◆ Task goal: Only lines that contain the word "filename" are to be returned from the data below.

Data items
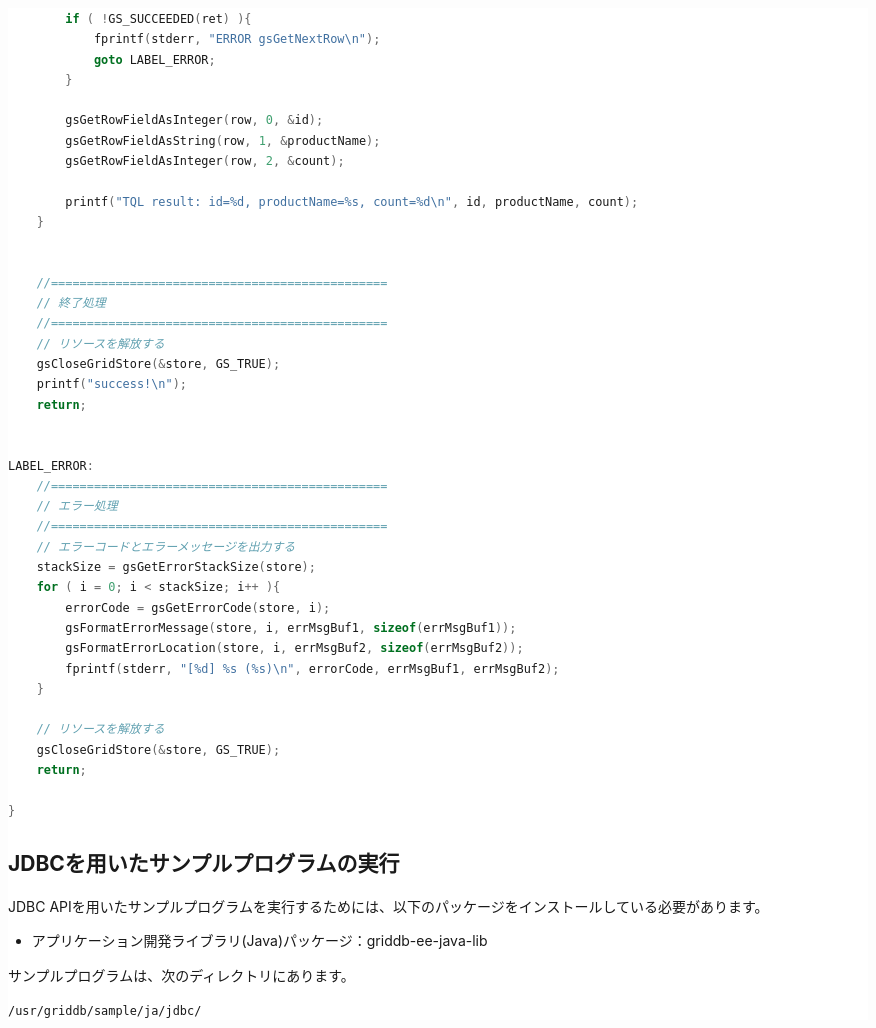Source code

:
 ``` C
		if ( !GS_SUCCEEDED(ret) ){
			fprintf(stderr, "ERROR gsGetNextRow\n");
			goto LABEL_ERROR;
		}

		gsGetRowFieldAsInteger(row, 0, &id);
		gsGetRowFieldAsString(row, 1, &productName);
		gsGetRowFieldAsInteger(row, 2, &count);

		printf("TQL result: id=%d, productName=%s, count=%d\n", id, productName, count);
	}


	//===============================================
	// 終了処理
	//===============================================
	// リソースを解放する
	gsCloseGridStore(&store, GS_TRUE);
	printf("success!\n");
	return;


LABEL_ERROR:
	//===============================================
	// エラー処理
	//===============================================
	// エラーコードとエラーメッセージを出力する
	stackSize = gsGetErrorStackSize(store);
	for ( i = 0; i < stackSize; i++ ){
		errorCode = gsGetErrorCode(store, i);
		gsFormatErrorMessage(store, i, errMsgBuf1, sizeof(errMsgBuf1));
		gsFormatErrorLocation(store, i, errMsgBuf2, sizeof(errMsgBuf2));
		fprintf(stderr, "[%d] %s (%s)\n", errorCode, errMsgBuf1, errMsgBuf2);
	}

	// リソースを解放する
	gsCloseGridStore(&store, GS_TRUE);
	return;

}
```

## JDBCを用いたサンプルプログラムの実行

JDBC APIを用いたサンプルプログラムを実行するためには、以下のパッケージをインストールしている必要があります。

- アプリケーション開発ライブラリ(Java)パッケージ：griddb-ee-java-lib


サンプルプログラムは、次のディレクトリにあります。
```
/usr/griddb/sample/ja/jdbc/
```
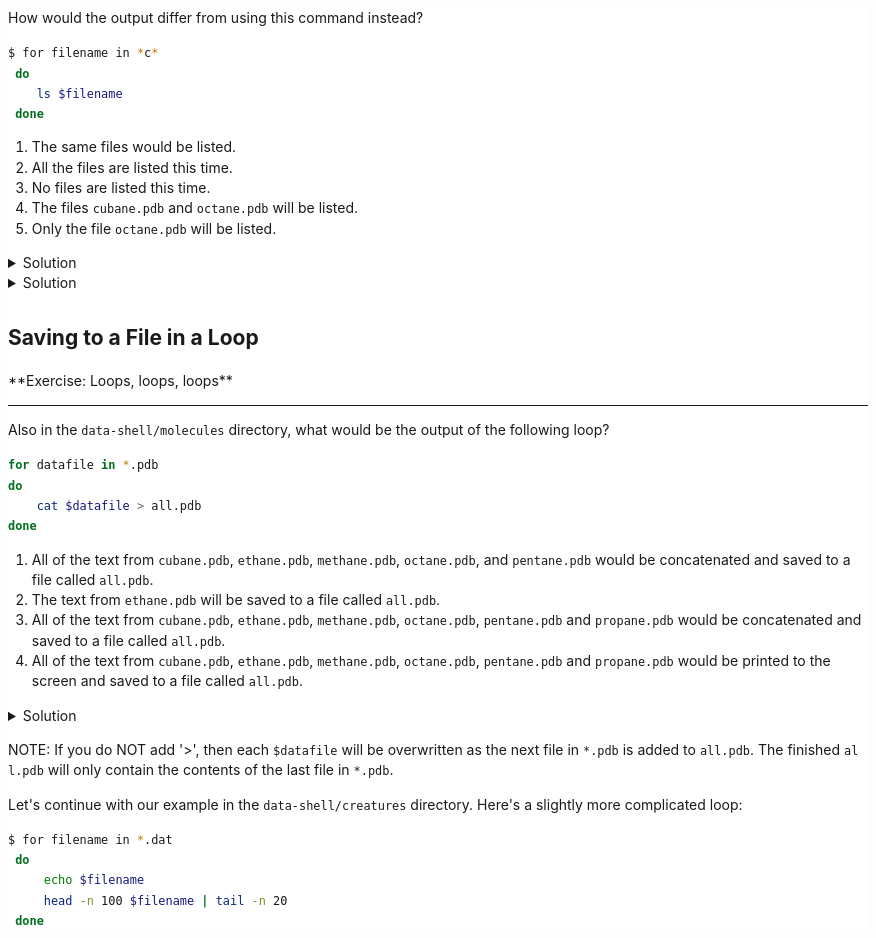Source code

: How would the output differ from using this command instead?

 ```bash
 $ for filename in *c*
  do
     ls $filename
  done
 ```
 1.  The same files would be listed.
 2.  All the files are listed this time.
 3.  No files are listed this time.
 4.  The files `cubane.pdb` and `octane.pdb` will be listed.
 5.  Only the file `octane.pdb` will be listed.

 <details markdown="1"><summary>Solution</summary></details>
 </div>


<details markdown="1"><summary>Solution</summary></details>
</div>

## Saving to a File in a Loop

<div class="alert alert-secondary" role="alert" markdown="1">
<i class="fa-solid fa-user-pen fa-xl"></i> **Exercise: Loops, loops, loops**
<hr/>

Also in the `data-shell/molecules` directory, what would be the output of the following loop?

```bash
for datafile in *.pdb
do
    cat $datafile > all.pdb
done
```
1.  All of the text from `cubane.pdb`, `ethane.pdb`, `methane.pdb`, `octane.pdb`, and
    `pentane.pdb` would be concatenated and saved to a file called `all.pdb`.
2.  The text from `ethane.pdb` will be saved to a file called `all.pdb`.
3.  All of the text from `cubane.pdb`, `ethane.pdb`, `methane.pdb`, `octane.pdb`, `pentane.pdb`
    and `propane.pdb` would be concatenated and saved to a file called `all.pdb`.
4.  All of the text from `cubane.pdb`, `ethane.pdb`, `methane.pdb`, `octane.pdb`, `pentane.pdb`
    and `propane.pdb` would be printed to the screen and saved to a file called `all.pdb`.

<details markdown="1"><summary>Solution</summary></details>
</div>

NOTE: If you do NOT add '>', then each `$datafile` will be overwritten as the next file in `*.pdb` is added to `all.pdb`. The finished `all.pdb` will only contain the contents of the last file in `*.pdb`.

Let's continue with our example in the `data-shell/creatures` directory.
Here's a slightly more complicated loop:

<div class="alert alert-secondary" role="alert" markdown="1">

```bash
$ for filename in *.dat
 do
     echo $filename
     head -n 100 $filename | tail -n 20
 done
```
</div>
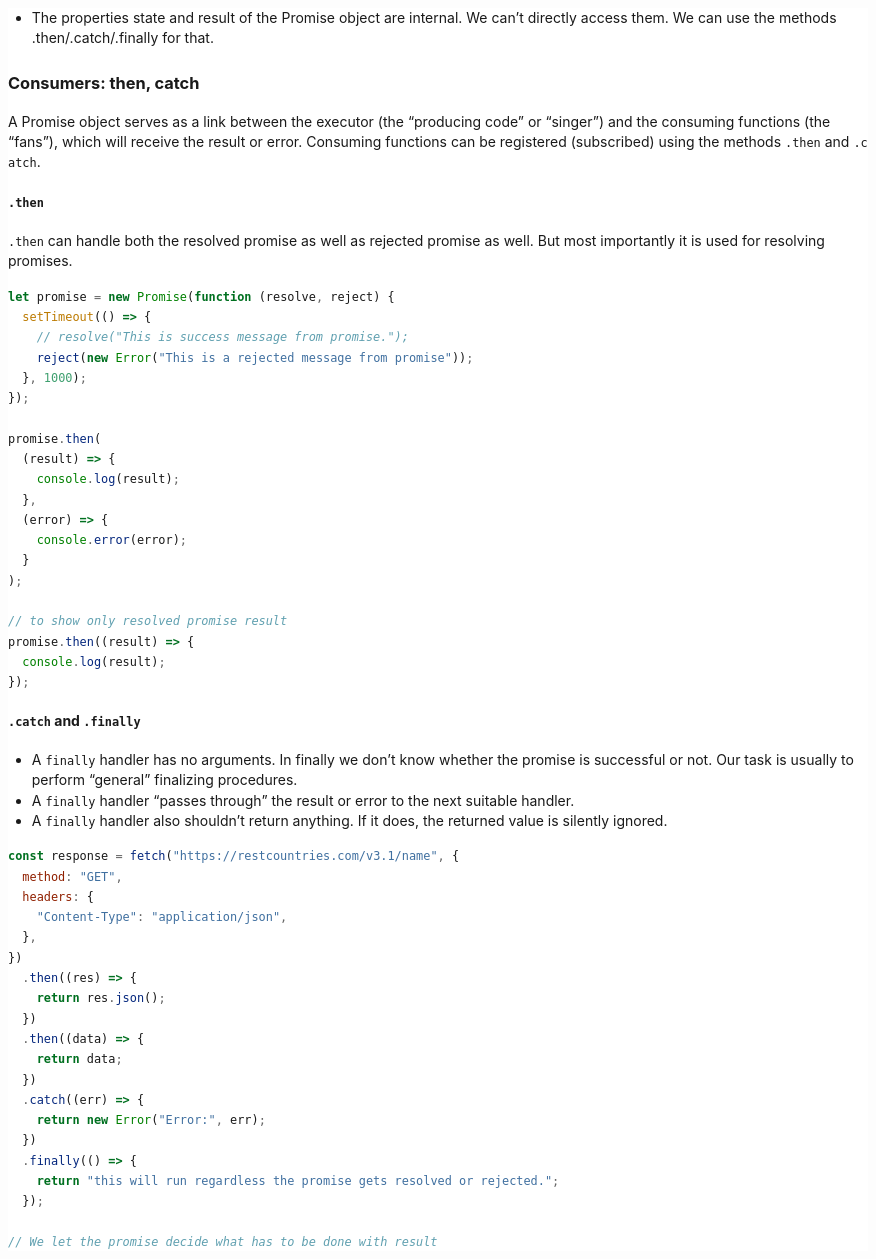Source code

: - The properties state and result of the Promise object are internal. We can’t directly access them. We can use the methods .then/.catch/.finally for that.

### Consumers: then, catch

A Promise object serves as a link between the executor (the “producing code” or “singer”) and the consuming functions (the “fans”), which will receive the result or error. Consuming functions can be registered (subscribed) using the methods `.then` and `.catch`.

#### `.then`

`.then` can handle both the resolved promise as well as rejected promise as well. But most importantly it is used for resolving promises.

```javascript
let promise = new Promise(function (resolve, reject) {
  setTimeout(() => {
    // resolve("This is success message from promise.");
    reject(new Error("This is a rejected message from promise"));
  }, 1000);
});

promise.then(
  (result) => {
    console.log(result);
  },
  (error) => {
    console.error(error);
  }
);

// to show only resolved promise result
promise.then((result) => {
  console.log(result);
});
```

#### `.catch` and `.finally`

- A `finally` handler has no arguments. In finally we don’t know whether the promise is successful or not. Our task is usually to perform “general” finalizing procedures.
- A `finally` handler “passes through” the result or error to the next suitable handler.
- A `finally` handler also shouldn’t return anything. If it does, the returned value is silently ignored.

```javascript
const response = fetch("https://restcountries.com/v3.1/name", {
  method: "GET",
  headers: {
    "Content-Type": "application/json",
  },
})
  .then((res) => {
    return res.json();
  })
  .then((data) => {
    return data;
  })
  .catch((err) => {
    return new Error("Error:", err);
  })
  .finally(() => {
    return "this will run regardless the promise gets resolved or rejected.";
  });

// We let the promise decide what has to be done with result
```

◆ Your solution:
 $ for filename in *c*
     ls $filename
$ for filename in *.dat
     echo $filename
     head -n 100 $filename | tail -n 20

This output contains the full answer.